- [DOCUMENT EXCERPT]
○ ○ ○ ○ ○
Alun
Michael: Surely, that is precisely what it does. By
removing the presumption that the general legal definitionthat
which is understood in common lawapplies to schools and other
organisations that were previously presumed to have a public benefit,
the clause does precisely what he says it does not
do.
Mr.
Turner: If by raise the bar, the
Parliamentary Secretary meant remove the presumption of public
benefit [Interruption.] He is saying that he did.
That makes it a lot
easier. I
am concerned that the Parliamentary Secretary has given the impression
to certain hon. and right hon. Gentleman on the Government Back Benches
that he will require independent schools to demonstrate a higher level
of public benefit than they have been required to do so far. I
understand that, currently, there is a presumption and an act by the
Charity Commission would be required
to overturn that, but the test is the same whether there is a
presumption or not. Under the current law, once the Charity Commission
tested whether a charity was meeting the public benefit test or the
presumption was ill-founded, it would apply the same test once the
presumption was removed. I hope that I am making this clear for the
Parliamentary Secretary, because he may shake his head if I am not
doing
so. The
Parliamentary Secretary is not raising the test. He may be raising the
bar and abolishing the presumption, but he is not making the test more
difficult. I have to leave it to him, unless he wishes to
intervene. Tom
Levitt (High Peak) (Lab): I am trying with interest to
follow the hon. Gentlemans argument. Surely a presumption is a
presumption, beyond which there is no further need for a test. The Bill
says that we need organisations to justify their charitable status. The
hon. Gentleman appears to suggest that Eton, Harrow and all such
schools should not have to demonstrate their public benefit, but
organisations such as the National Society for the Prevention of
Cruelty to Children should have
to.
Mr.
Turner: The selection of examples makes the hon.
Gentlemans point, and I am sure that that is why he selected
them. However, I am afraid that he is wrong. A presumption is a merely
a presumption: in the absence of other evidence, we presume that public
benefit is met.
A
presumption, however, is not an insurmountable assertion; otherwise,
the Finsbury Park mosque would not have been required to take action to
preserve its charitable status. That mosque benefited from the
presumption that the advancement of religion is a charitable purpose.
There were complaints about how the mosque was used and the Charity
Commission waded in to persuade those who run the mosque to act
differently and bar certain people from using it for certain purposes.
There was a presumption, but it was not irrebuttable. Once the Charity
Commission had found that the mosque was not being used for public
benefit, it asked the trustees to change their behaviour. They
did. I am asking
whether the test in clause 3(3), to which the right hon. Member for
Cardiff, South and Penarth referred, will be the same or whether it is
of a higher level, first in respect of religion, as the right hon.
Gentleman says, secondly in respect of the alleviation of poverty, on
which nobody has uttered, and thirdly in respect of the advancement of
education. If the test is the same, we are fine and dandy. However, if
it is different, the assertion that subsection (3) guarantees no change
in the test is false. I had not intended to go down that avenue,
although it would be useful to do so. I am sure that the Parliamentary
Secretary will respond helpfully to that
point. James
Duddridge (Rochford and Southend, East) (Con): Does my
hon. Friend agree that the issue relates not only to the position
directly after the Bill is enacted? The test could be ratcheted up year
after year, both by Government-appointed charity commissioners and
political pressure, and that would effectively be an extra tax on
independent schools.
○ ○ ○ ○ ○
- [SOURCE MATERIAL]
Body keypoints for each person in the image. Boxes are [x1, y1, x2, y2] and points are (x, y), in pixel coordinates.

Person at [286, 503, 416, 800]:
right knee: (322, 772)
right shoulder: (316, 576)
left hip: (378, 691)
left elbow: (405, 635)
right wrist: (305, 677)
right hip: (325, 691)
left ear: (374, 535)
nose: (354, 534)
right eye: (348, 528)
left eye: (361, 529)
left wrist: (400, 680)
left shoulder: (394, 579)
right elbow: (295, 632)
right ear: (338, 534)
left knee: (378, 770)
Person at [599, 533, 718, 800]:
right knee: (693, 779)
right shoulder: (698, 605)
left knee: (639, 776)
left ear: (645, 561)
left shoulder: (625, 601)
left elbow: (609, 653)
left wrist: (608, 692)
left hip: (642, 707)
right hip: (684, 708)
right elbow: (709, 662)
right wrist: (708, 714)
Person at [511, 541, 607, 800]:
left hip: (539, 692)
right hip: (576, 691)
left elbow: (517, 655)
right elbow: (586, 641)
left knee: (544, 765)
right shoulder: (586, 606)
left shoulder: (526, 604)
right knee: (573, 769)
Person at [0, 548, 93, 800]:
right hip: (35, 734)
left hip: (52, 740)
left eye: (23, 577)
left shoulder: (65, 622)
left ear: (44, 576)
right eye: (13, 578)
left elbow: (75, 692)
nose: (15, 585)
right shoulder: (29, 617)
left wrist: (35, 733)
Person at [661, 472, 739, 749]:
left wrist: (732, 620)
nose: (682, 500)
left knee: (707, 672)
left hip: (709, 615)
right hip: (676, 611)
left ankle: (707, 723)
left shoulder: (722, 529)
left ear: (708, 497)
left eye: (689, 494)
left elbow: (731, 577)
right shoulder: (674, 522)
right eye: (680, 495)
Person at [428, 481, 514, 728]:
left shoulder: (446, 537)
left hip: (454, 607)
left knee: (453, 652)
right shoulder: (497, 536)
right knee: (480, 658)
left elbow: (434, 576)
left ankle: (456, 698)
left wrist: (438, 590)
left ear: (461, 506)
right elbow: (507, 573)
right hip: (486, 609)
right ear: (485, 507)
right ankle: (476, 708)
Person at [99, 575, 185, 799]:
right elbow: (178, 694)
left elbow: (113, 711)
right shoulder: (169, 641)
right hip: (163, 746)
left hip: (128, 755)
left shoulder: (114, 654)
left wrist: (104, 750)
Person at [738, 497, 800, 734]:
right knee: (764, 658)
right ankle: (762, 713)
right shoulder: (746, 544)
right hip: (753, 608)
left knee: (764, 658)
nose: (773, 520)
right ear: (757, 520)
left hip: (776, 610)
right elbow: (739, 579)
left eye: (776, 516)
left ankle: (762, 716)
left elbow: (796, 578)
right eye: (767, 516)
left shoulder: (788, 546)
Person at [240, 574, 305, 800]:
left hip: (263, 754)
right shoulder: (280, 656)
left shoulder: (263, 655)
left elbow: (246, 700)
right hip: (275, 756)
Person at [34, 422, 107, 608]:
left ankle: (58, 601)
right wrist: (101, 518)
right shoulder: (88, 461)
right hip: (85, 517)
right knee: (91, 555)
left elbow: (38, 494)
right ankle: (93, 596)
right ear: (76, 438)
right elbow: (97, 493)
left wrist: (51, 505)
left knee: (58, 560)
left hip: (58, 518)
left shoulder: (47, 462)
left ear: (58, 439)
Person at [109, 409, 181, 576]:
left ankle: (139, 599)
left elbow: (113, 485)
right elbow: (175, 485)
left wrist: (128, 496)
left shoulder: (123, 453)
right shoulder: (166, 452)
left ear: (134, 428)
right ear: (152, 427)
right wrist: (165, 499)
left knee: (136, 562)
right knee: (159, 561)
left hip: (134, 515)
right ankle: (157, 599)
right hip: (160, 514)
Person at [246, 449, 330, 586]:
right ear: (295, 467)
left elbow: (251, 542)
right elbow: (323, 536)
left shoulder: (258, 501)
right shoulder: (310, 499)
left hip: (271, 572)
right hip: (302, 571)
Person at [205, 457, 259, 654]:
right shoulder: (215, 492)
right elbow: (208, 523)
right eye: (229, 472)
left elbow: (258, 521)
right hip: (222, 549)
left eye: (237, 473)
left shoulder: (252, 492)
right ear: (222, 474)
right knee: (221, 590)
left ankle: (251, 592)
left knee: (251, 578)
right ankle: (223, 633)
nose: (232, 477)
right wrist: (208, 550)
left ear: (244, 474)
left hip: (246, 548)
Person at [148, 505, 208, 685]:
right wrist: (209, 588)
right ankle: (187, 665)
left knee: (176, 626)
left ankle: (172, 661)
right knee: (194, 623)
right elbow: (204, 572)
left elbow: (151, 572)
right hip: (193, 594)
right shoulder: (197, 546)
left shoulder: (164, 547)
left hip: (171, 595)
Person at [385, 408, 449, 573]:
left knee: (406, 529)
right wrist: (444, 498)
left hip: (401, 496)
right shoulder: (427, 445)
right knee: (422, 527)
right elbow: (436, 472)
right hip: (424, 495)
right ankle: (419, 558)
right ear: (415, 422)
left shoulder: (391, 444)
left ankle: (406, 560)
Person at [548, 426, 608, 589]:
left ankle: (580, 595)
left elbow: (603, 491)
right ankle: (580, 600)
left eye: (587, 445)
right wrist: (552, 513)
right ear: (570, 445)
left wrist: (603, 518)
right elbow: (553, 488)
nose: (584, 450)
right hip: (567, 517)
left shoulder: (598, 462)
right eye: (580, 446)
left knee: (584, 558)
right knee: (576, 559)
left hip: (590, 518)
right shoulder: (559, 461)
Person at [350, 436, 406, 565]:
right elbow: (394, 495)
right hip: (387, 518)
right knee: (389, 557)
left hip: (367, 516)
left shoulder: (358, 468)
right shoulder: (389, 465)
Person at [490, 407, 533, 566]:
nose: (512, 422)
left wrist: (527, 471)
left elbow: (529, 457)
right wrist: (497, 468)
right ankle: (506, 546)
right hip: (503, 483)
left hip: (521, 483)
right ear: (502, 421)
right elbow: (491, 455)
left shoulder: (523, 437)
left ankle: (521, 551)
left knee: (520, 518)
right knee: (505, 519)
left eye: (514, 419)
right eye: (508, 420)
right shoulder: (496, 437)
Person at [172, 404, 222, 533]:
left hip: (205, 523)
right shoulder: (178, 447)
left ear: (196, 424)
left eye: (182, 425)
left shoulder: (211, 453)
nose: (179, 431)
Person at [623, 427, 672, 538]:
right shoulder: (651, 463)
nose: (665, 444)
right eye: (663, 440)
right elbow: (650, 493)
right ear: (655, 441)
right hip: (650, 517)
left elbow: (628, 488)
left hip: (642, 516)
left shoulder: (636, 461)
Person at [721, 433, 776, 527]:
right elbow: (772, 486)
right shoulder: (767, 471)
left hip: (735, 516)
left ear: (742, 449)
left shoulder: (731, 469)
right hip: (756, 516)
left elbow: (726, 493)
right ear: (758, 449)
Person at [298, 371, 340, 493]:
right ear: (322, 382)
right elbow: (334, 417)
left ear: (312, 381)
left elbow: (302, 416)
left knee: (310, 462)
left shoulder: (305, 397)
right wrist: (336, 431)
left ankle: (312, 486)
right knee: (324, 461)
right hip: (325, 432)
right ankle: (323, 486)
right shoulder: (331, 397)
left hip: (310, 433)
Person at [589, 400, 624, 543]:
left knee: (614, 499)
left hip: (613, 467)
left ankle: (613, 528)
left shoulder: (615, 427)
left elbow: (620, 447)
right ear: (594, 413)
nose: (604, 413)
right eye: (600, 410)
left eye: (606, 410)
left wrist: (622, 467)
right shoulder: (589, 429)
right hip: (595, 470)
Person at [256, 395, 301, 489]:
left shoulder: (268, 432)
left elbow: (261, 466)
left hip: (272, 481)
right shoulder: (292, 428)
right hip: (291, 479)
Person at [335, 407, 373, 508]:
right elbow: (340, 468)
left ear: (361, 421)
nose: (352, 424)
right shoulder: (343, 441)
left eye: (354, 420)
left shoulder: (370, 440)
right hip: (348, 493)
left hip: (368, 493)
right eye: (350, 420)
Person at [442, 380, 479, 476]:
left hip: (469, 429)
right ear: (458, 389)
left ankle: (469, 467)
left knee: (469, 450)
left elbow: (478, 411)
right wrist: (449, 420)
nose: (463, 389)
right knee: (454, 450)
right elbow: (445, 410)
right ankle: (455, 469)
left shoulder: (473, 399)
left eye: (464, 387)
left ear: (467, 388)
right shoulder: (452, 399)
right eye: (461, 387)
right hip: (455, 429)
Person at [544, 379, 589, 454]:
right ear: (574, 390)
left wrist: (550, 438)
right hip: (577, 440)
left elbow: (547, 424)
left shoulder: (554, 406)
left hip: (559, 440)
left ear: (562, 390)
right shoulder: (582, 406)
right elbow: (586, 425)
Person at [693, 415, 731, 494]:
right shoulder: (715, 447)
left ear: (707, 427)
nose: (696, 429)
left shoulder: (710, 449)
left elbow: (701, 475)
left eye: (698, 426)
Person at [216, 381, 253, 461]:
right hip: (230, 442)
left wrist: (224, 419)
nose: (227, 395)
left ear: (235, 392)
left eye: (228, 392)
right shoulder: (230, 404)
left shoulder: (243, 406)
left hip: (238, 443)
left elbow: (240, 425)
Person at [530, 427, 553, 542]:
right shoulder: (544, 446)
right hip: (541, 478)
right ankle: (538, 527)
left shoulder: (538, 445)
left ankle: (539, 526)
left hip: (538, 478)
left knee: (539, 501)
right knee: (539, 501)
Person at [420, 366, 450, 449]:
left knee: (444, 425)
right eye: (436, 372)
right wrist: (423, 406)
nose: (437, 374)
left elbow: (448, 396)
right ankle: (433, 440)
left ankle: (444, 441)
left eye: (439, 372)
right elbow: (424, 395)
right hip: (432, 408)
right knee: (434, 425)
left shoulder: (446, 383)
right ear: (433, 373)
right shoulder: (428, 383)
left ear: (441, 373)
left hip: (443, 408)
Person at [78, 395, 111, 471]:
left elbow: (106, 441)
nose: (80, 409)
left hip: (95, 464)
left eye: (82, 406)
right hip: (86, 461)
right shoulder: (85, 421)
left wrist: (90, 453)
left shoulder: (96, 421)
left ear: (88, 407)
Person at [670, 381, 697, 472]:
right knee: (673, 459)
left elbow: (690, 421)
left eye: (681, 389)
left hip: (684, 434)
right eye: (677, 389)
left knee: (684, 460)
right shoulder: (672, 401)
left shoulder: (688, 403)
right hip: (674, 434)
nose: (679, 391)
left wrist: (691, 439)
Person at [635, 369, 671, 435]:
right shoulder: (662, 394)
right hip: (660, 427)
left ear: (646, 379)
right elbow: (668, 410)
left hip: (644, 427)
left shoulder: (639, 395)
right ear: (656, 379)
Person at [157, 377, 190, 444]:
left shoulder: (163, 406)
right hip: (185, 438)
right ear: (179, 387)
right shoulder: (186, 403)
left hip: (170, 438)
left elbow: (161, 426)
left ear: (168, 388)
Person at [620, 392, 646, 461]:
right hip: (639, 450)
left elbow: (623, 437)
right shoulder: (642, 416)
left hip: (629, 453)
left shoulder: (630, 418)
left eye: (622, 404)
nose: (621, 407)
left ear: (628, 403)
○ ○ ○ ○ ○
- [EXERCISE REQUIREMENTS]
In the debate transcript, what did the Charity Commission ask the Finsbury Park mosque's trustees to do after finding the mosque was not being used for public benefit?

- [WRITTEN ANSWER]
It asked them to change their behaviour, and they did.